··· 文件正文

1.5 CCK-8法檢測對細胞的殺傷作用

收集健康志愿者外周血5 ml，使用淋巴細胞分離液分離出PBMC。收集處于MDA-MB-231細胞，將其細胞數調整為1×105/孔，置于96孔板37℃培養。6 h后分別加入E/T為1∶4,1∶8,1∶16的PBMC進行共培養。不與PBMC共培養的MDA-MB-231細胞孔作為對照孔。使用CCK-8檢測試劑盒檢測共培養后24 h、48 h、72 h的殺傷效果。每孔設3組平行孔，實驗重復3次。

1.6 流式細胞術

收集共培養后的細胞，調整細胞數為5×105/管，向其加入CD3、CD4、CD8、CD56抗體，室溫孵育30 min后，對T細胞、NK細胞、NKT細胞所占比例進行檢測。收集5×105個MDA-MB 231細胞，加入PD-L1抗體，室溫孵育30 min后使用流式細胞儀檢測腫瘤細胞表面PD-L1表達。

······
··· 可用資料

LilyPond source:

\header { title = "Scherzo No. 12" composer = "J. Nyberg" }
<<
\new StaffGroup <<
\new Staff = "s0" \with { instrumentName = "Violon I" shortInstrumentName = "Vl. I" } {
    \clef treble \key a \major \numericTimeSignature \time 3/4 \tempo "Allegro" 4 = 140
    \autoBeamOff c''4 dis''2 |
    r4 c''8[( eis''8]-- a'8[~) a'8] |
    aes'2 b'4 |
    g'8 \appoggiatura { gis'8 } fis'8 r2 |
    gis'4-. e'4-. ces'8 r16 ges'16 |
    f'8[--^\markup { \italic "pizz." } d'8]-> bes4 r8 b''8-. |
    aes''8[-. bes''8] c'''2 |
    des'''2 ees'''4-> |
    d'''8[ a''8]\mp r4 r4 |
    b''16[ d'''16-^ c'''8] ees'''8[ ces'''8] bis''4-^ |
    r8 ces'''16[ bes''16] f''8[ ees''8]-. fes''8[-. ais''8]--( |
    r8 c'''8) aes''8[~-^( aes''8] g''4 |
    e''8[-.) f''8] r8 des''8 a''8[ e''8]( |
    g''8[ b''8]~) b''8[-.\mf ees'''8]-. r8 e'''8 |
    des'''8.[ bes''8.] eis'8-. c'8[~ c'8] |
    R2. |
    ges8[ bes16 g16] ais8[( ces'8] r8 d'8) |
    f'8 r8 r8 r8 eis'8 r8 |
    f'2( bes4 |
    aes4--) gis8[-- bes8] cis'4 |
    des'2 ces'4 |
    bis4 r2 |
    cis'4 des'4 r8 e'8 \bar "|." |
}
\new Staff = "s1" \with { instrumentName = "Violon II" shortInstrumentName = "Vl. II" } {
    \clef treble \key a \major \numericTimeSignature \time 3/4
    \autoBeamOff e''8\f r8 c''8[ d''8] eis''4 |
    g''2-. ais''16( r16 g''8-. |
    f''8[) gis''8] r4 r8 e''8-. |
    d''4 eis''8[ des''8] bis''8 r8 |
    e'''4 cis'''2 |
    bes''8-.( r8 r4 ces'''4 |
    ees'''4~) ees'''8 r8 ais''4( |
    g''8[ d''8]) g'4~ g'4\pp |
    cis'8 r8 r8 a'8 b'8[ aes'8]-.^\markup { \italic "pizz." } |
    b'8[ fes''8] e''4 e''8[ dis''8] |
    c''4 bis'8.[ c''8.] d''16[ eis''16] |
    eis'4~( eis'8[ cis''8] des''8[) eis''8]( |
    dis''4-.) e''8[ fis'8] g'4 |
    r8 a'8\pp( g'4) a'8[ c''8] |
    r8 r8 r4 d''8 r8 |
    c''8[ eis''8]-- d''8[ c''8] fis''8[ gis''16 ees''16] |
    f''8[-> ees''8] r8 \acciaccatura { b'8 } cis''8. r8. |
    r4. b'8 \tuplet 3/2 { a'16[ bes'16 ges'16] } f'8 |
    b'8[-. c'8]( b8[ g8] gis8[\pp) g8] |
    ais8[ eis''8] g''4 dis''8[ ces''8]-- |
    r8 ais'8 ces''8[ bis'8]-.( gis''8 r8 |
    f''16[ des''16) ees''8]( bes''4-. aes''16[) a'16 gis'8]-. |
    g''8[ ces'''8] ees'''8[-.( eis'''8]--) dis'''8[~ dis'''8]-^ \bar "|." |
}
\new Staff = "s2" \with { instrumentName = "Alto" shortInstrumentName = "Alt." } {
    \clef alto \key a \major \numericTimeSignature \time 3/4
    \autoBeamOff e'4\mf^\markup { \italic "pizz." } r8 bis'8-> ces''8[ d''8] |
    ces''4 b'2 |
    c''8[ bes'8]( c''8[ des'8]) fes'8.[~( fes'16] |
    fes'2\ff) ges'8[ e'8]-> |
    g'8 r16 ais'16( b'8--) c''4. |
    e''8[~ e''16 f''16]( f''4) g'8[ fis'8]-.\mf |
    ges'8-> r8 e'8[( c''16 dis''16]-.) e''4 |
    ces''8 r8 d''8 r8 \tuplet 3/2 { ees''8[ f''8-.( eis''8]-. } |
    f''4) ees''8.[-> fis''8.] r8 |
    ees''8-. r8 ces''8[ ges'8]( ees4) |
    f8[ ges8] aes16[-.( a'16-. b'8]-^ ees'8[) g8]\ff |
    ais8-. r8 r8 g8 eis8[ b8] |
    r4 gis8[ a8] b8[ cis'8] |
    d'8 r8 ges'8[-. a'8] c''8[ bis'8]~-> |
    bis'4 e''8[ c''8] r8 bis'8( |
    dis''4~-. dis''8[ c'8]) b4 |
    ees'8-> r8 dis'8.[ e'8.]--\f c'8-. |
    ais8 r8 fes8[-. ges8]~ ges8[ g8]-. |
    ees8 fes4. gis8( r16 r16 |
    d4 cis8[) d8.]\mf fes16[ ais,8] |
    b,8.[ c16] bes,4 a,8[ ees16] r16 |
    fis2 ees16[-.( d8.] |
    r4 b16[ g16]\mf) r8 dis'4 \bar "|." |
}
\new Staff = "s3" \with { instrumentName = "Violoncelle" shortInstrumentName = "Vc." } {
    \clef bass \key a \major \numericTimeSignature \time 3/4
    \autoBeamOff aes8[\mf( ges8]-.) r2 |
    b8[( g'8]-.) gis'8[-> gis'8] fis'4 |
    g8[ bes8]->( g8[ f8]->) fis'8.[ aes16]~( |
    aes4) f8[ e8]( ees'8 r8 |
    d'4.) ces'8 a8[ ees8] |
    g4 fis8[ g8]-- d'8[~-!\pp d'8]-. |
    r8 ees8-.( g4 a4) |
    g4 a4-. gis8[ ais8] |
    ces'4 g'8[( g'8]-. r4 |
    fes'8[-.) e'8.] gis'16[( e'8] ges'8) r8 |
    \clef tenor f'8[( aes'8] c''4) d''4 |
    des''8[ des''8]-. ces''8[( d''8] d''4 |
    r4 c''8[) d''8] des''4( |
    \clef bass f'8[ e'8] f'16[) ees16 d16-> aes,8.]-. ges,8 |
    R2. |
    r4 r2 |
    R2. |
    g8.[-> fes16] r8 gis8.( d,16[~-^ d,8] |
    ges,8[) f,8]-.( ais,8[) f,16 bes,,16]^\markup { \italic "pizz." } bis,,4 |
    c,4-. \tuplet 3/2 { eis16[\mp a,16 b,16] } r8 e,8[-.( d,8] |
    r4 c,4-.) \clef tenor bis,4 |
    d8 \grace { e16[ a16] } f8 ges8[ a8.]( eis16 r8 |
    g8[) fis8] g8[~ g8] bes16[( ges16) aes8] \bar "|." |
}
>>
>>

······

▸ **練習題目**:
**a)** 列出這段細胞殺傷檢測方法文字中，流式細胞術部分向細胞加入的全部抗體。
**b)** 寫出這段細胞殺傷與流式檢測方法文字在最後一句之後的下文。
上述條目在此不起任何作用。

▸ **依序答案**:
**a)** CD3、CD4、CD8、CD56、PD-L1

**b)**
1.7 統計分析

2 結果

2.1 通過CCLE數據對比乳腺癌細胞系TSPAN8表達

為選取合適的人三陰乳腺癌細胞株作為研究對象，首先通過CCLE數據庫對比人乳腺癌細胞系TSPAN8表達，如圖1所示，多種人乳腺癌細胞系高表達TSPAN8，為探討TSPAN8在三陰乳腺癌中對抗腫瘤免疫的調控作用，選取人三陰乳腺癌細胞系MDA-MB 231細胞用做后續敲除實驗。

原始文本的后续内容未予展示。